> **Data under study**
--- --- ---

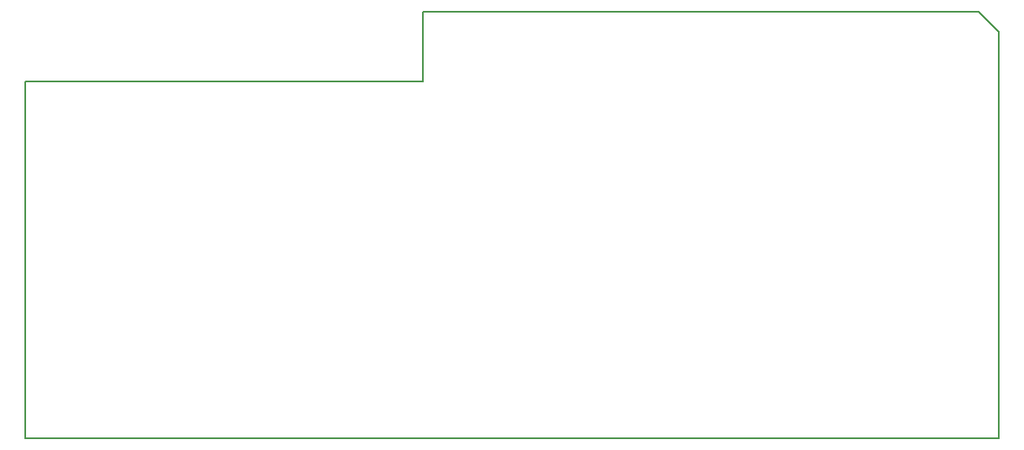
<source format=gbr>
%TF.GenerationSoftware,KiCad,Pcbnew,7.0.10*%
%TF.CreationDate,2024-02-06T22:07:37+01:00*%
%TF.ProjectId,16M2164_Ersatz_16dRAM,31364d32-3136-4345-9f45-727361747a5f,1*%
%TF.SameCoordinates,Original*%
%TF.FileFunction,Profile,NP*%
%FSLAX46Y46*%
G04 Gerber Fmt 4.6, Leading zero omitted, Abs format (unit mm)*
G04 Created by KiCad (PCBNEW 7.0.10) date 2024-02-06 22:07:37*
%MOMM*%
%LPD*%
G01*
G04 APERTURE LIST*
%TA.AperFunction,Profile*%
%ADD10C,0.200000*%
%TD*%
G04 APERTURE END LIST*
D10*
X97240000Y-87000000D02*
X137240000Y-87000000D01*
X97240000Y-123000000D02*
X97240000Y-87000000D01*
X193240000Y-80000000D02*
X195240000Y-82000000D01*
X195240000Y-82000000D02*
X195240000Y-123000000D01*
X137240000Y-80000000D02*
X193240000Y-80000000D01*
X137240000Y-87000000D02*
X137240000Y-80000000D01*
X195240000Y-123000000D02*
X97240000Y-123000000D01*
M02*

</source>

--- --- ---

> **What to work on**
Above are the records. Identify each line that contains the word "format".

> **Response area**
<source format=gbr>
G04 Gerber Fmt 4.6, Leading zero omitted, Abs format (unit mm)*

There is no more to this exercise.